Protocol-Oriented Design

The Protocol/Transport pattern naturally fits protocol implementations:

  • Protocols are state machines: Each connection has state (buffering partial data, rate limiting, etc.)
  • Transports are I/O primitives: Write bytes, close connection, get peer info
  • Clear separation: Protocol logic separate from I/O mechanism

Trade-offs

The main trade-off is complexity: callback-based code is harder to reason about than linear async/await code. We bridge this gap with asyncio.Future when needed:

# In high-level async code:
loop = asyncio.get_running_loop()
result_future = loop.create_future()

# Create connection with protocol
transport, protocol = await loop.create_connection(
    lambda: GeminiClientProtocol(result_future),
    host, port, ssl=ssl_context
)

# Protocol sets result when done:
def connection_lost(self, exc):
    if not self.result_future.done():
        self.result_future.set_result(self.response)

# Back in async code:
response = await result_future  # Bridged to async/await

This pattern lets us keep high-level APIs clean while maintaining low-level performance.

Module Structure

Nauyaca is organized into six top-level packages, each with clear responsibilities:

src/nauyaca/
├── protocol/     # Core protocol types (request, response, status codes)
├── server/       # Server implementation (protocol, handlers, routing, middleware)
├── client/       # Client implementation (protocol, session, high-level API)
├── security/     # TLS configuration, certificates, TOFU
├── content/      # Gemtext parsing, MIME detection, templates
└── utils/        # URL parsing, logging, helpers

protocol/ - Core Protocol Types

The protocol/ package contains protocol-agnostic definitions:

  • constants.py: Status codes, MIME types, protocol limits (1024 byte request limit)
  • status.py: StatusCode enum with semantic methods (is_success(), is_redirect())
  • request.py: GeminiRequest - URL parsing, validation, normalization
  • response.py: GeminiResponse - Response building, header formatting

These types are used by both server and client. They encode the Gemini specification without assuming which side you're on.
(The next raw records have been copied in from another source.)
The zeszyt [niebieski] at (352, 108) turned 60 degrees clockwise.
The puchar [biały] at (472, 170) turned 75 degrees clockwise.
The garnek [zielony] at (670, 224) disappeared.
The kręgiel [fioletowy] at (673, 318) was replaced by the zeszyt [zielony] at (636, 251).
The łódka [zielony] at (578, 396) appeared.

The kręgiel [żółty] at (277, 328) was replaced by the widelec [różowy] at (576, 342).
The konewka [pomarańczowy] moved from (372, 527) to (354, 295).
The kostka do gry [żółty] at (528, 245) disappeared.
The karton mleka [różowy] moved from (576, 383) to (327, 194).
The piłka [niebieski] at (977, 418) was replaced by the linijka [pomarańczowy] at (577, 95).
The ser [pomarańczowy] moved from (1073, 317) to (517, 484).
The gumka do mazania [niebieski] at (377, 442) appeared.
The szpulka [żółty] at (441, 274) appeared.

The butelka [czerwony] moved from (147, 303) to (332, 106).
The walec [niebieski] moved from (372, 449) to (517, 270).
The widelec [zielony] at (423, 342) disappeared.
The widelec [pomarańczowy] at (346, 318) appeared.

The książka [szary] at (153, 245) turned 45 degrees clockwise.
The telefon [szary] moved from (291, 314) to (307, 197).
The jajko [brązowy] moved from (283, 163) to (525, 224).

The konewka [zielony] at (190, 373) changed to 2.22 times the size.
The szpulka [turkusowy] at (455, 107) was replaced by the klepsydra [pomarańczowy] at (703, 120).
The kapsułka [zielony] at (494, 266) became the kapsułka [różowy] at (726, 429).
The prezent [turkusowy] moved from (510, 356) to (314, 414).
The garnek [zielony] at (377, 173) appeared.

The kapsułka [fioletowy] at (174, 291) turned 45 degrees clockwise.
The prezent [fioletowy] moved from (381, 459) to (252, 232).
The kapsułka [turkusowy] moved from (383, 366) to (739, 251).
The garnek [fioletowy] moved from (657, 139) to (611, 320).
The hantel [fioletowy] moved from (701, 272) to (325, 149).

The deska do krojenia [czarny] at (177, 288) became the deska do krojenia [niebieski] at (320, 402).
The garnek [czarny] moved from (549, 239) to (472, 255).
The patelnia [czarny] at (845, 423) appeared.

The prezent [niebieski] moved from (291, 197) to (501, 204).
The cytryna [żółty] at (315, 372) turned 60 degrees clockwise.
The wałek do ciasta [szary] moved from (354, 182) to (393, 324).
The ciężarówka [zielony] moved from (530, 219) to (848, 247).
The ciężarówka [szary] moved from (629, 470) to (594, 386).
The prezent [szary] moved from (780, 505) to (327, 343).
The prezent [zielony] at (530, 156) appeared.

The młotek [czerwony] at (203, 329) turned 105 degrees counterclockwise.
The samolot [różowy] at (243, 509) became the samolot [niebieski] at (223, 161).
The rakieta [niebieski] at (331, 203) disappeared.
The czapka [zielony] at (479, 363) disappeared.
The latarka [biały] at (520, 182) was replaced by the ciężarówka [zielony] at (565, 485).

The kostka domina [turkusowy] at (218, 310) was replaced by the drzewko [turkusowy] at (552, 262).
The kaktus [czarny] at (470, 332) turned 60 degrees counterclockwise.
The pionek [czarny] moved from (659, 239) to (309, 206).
Design decision: Separating protocol types from implementation lets us: - Test protocol logic independently - Reuse validation code between server and client - Swap out server/client implementations without changing protocol types

server/ - Server Implementation

The server/ package implements the server side:

  • protocol.py: GeminiServerProtocol(asyncio.Protocol) - connection handling, request parsing
  • handler.py: RequestHandler base class, StaticFileHandler, future CGIHandler
  • router.py: URL pattern matching, route registration to handlers
  • middleware.py: Rate limiting, access control, request filtering
  • config.py: ServerConfig with TOML configuration support
  • server.py: High-level server startup functions

Layering: The server has three layers:

  1. Protocol layer (protocol.py): Manages TLS connection, buffers data, parses request
  2. Middleware layer (middleware.py): Filters/validates requests before they reach handlers
  3. Application layer (handler.py, router.py): Business logic - what response to send

This separation allows: - Testing each layer independently - Swapping middleware without touching protocol code - Adding new handler types without modifying protocol parsing

client/ - Client Implementation

The client/ package implements the client side:

  • protocol.py: GeminiClientProtocol(asyncio.Protocol) - connection handling, response parsing
  • session.py: GeminiClient - high-level async API, TOFU integration, redirect following

The client is simpler than the server (no routing or middleware), but includes important security:

  • TOFU validation: Certificate fingerprinting and trust-on-first-use checking
  • Redirect loop detection: Maximum 5 redirects to prevent infinite loops
  • Rate limit respect: Handles status 44 (SLOW DOWN) responses

security/ - Security Primitives

The security/ package centralizes all security concerns:

  • tls.py: SSL context creation with correct TLS 1.2+ configuration
  • certificates.py: Certificate generation, loading, fingerprinting (SHA-256)
  • tofu.py: SQLite-backed TOFU database, certificate validation, import/export

Why separate? Security is critical and needs focused attention. By isolating it: - Security code is easier to audit - TLS configuration is consistent across server and client - TOFU implementation can be swapped out (e.g., for Redis-backed storage)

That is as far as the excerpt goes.